## TEKS BACAAN

■ ■ ■ ■

Pengelola PAM Diminta Terapkan Efisiensi

Sumber:Kompas - 29 Juli 2009
Kategori:Air Minum

JAKARTA, KOMPAS.com — Para pengelola perusahaan air minum (PAM) diminta melakukan efisiensi dalam proses produksi dan distribusi untuk mengurangi biaya dan meningkatkan pemasukan. Efisiensi yang dilakukan secara terus-menerus dapat berdampak pada penurunan tarif bagi pelanggan.

"Efisiensi dapat dimulai dari instalasi produksi masing-masing, baik efisiensi penggunaan energi sampai pengurangan tingkat kehilangan air. Semakin efisien pola produksi, biaya pengolahan air akan turun dan tarif dapat diturunkan juga," kata Rahmat Karnadi, Ketua Badan Pendukung Pengembangan Sistem Pelayanan Air Minum (BPPSPAM), pada Lokakarya Persatuan PAM Seluruh Indonesia (Perpamsi), Rabu (29/7) di Jakarta Utara.

■ ■ ■ ■

## TUJUAN
Sebutkan setiap singkatan yang ditulis dalam tanda kurung pada berita tentang efisiensi pengelola PAM, beserta kepanjangannya sesuai teks. Daftar ini merupakan bahan tersendiri yang terpisah dari teks bacaan.

## DATA TERSEDIA

■ ■ ■ ■

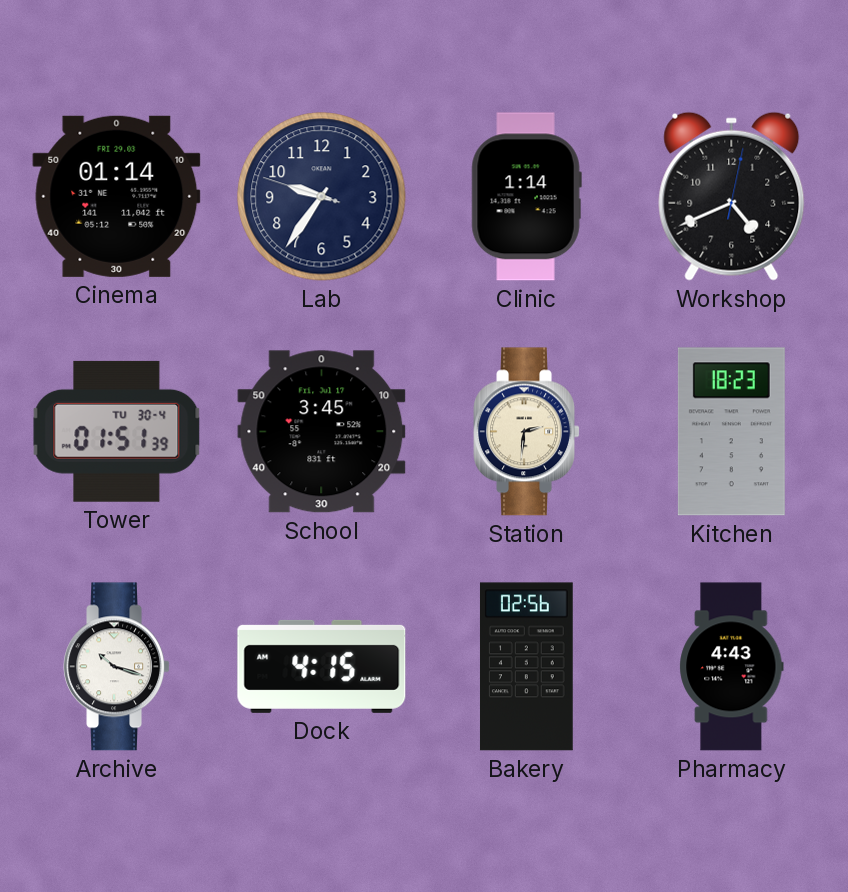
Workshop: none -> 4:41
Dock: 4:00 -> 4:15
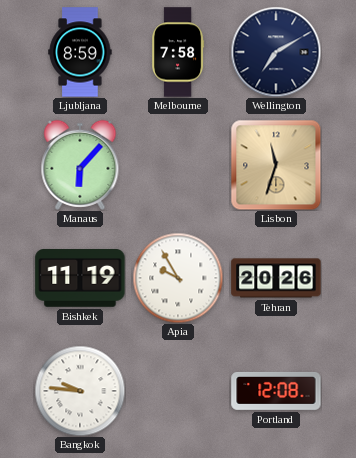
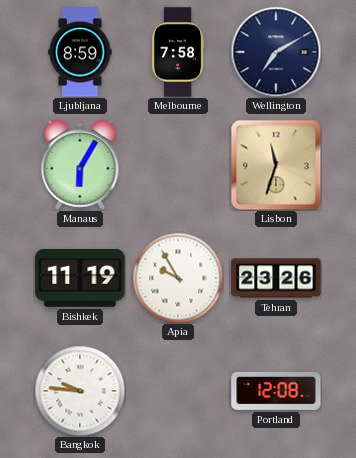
Manaus: 6:07 -> 6:05
Tehran: 20:26 -> 23:26
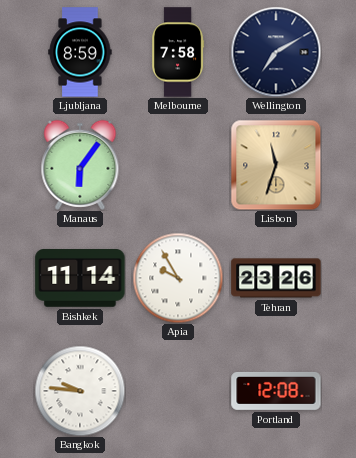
Manaus: 6:05 -> 6:06
Bishkek: 11:19 -> 11:14
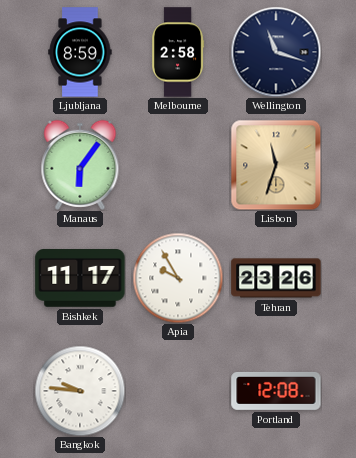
Melbourne: 7:58 -> 2:58
Wellington: 7:10 -> 11:18
Bishkek: 11:14 -> 11:17
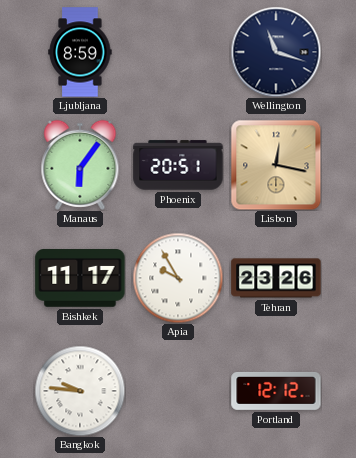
Melbourne: 2:58 -> none
Phoenix: none -> 20:51
Lisbon: 11:33 -> 12:17
Portland: 12:08 -> 12:12
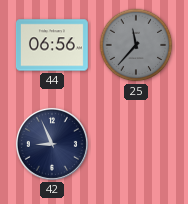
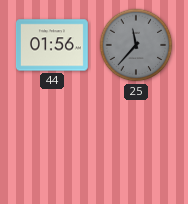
44: 06:56 -> 01:56
42: 8:56 -> none
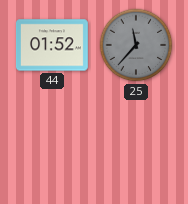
44: 01:56 -> 01:52
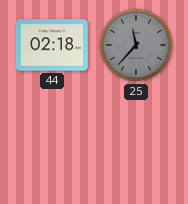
44: 01:52 -> 02:18
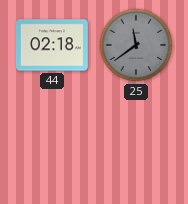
25: 11:37 -> 11:39
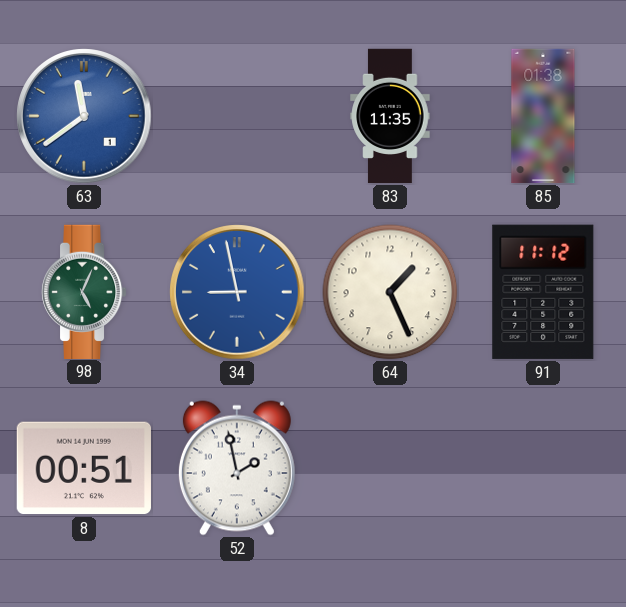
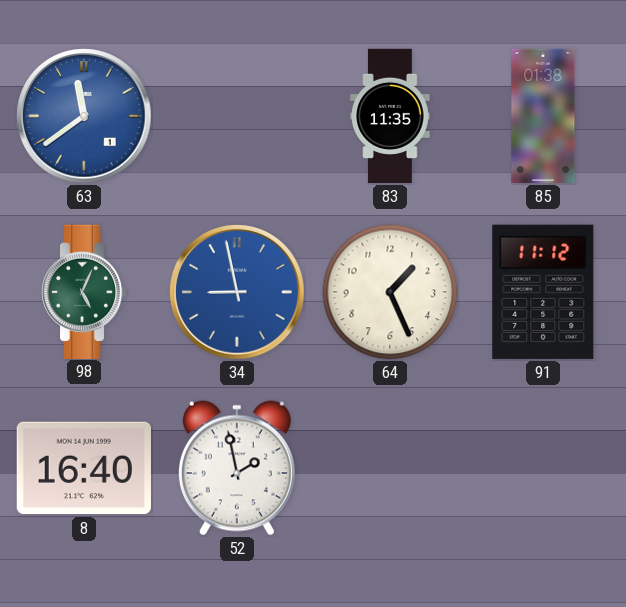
8: 00:51 -> 16:40
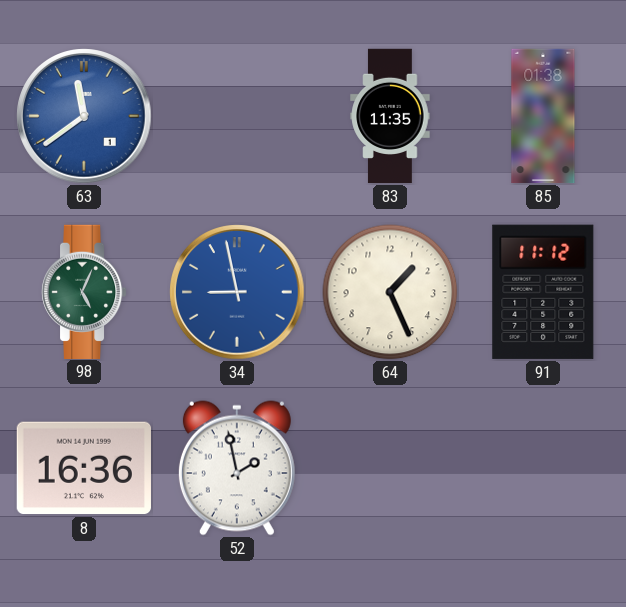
8: 16:40 -> 16:36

■ ■ ■ ■

## JAWABAN LATIHAN
PAM: perusahaan air minum
BPPSPAM: Badan Pendukung Pengembangan Sistem Pelayanan Air Minum
Perpamsi: Persatuan PAM Seluruh Indonesia